There are generative language models that produce a passage one word at a time when given a certain set of background text. This is what an auto-completion model does. When it works, it feels like magic. When it doesn’t, it just seems like perfectly crafted answers that are irrelevant.
The expectation: You should practice safe distancing… However, while generating the word after “safe” You should practice safe sex … The language model thinks the next word has a higher probability to be “sex”.
And once you have a single word going in the wrong direction, it will just keep going, and produce a natural-sounding sentence, maximizing the probability of each subsequent word.
While this approach is obviously convenient, for high-stakes environments when the organization cannot afford to be wrong, like the government, it may be risky to use this model to serve the public.
To have a rigorous review process and/or tool for detecting and handling conflicts. This is not always the easiest process as there are many nuances in languages and it takes effort to do that well, especially as the knowledge base grows in size
Team members, especially non-technical users who are maintaining the bot should ideally have access to a low/no-code platform to help them do the work or be trained.
Build a robust test set to test the model with many scenarios.
For answers with sensitive content, be careful to manage how these answers will be shown. A direct question and answer response is more risky than it being shown at the end of a workflow or after a qualification step.

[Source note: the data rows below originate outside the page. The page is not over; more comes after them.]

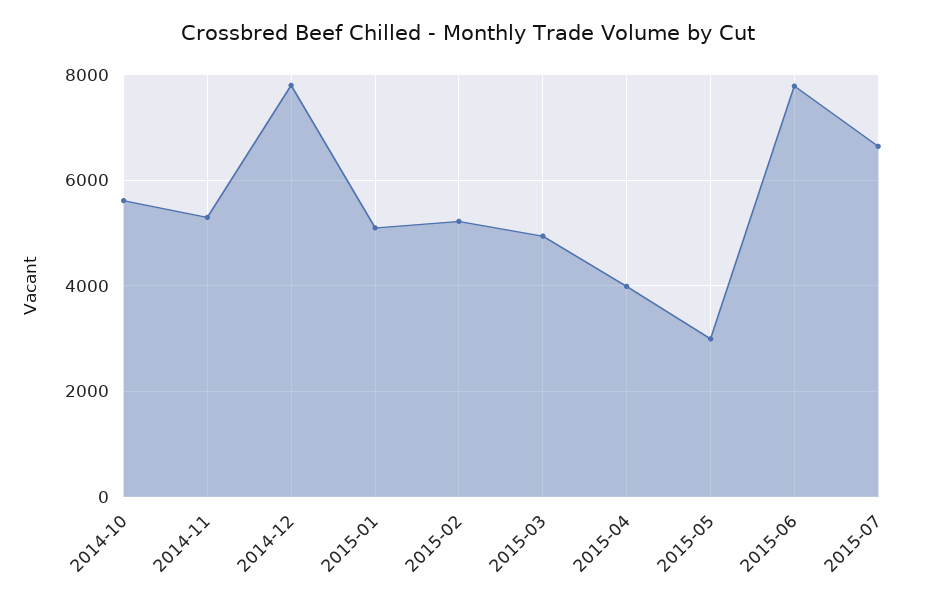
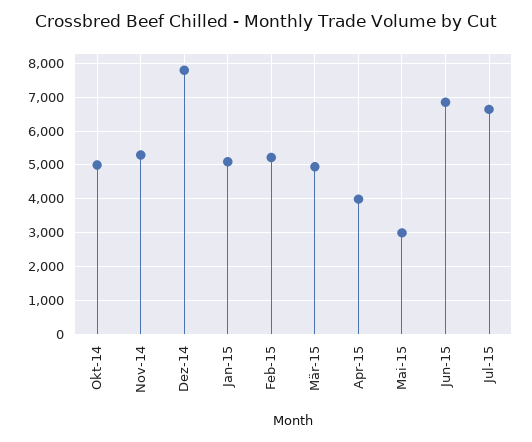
  {
-   "2014-10": 5600,
+   "2014-10": 5000,
    "2014-11": 5200,
    "2014-12": 7800,
    "2015-01": 5000,
    "2015-02": 5200,
    "2015-03": 5000,
    "2015-04": 4000,
    "2015-05": 3000,
-   "2015-06": 7800,
+   "2015-06": 6800,
    "2015-07": 6600
  }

For example, if we put in an explicit confirmation before showing the answers
“Are you asking about Covid 19 or family planning queries?”
Then even if they click on the family planning query option, they will receive the family planning answer, which is then not funny given the prior selection.
In summary, #nlp natural language #AI is still progressing with more potential to be realized as compared to other branches in AI, as there are many nuances and negations, among other factors that can cause issues.
When done right, and having the head start in implementing such a system has lots of tangible benefits like improving customer service levels, consolidation of knowledge bases, scalable efficiency gains, and building a nimble workforce that can ensure that the organization is future-ready.